You know that moment when you hear someone rap and it doesn’t feel like a performance, it just feels true? That’s what happened the first time I heard Reble. There was no sugar-coating, no showy posturing, just bars that hit like a gut punch and stayed with me way after the track ended. Naturally, I wanted to know what kind of mind could write like that and how someone gets so comfortable being that unfiltered. We got chatting. And honestly, it’s rare to come across an artist who makes you want to pull out a pen mid-conversation, not because of what they’re saying on paper, but because of the weight behind their words. Reble doesn’t talk in platitudes. She speaks like someone who’s lived enough to know exactly what matters.
From A Woman In Indian Hip Hop
Her entry into rap? Straight survival mode. “Eminem, Tupac, Biggie—those were the ones. Watching 8 Mile flipped a switch,” she tells me. “I connected with the chaos, the struggle. It was like, if he can tell his story, maybe I can tell mine too.” And just like that, music became her lifeline. There’s something instinctive about the way she works. “I don’t prep. I let the beat take over,” she says. No elaborate rituals, no faux mysticism, just raw emotion poured into a mic. It’s not hard to imagine Reble pacing a studio, headphones on, translating every jagged memory into a lyric.
One of the most interesting things about her is how allergic she is to the idea of “fitting in”—especially when it comes to genre. “Labels don’t mean much now. Music’s all over the place, and that’s not a bad thing,” she says. She credits platforms like Instagram and TikTok for blowing up the old structure. “You don’t need someone to hand you a label anymore. You just need to be real.” And she is—especially about being a woman in rap. “People still act like it’s a thing, but I’m just a rapper,” she shrugs. “The only bit that grinds my gears is when festivals pretend to care about gender equality by tossing women on a lineup for appearances. I’m not filler—I’m a headliner.”

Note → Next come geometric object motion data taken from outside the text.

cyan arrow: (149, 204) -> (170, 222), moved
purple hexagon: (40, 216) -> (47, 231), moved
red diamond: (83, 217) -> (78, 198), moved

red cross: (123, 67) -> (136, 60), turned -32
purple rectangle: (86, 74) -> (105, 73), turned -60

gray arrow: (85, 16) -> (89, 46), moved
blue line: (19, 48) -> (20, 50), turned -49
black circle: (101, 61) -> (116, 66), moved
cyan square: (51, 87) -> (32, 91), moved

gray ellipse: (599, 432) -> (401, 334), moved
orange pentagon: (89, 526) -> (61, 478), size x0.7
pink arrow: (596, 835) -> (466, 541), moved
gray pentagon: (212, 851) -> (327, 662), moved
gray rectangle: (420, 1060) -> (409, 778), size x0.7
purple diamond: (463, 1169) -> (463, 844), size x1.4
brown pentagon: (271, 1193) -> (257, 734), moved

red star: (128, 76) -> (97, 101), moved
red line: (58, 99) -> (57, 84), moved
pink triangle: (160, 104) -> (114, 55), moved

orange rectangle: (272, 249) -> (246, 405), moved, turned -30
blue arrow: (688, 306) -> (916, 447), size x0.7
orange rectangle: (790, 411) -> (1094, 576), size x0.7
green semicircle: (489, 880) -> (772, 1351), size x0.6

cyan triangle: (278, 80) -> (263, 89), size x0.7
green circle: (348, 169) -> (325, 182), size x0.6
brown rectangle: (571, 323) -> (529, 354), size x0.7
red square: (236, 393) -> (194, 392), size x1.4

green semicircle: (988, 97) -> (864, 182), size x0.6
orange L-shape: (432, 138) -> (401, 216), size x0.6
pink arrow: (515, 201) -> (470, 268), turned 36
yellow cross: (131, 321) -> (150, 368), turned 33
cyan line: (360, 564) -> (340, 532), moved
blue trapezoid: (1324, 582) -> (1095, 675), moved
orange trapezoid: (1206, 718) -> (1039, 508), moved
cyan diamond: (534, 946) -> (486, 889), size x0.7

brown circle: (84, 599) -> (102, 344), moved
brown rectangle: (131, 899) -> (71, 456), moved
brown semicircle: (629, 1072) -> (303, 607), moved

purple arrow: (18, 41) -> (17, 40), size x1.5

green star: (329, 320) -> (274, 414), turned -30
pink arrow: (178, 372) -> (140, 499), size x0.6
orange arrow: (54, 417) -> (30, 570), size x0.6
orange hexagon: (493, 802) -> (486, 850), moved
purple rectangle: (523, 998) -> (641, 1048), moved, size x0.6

The trauma, the instability, the feeling of never really belonging—that’s what you hear in my music
A big theme in her work is identity—not the curated kind, but the gritty, lived-through version. “Where I come from shaped everything,” she says. “The trauma, the instability, the feeling of never really belonging—that’s what you hear in my music.” It’s not pretty, but it’s hers. And that’s the point. In case you’re wondering—no, her Notes app isn’t stuffed with song scraps or half-cooked rhymes. “I don’t write unless I’m finishing it,” she says. “I keep my bars in a notebook. My Notes app? That’s for personal stuff—how to be a better partner, things like that.” Honestly? Kind of refreshing.
Live shows are where she comes alive. “It’s the connection that gets me. That moment where you see someone in the crowd really feel it—like they know exactly where you’re coming from,” she says. “That’s the magic.”
And as for what’s next? Let’s just say she’s not playing small. “Might be an EP. Might be something bigger. But I want it to be huge. I want to put out the best music South Asia’s ever heard,” she says without blinking. “We need more women who spit fire, not just show up.” She says it like a promise. And if there’s one thing you pick up on when you talk to Reble, it’s that she doesn’t say things she doesn’t mean.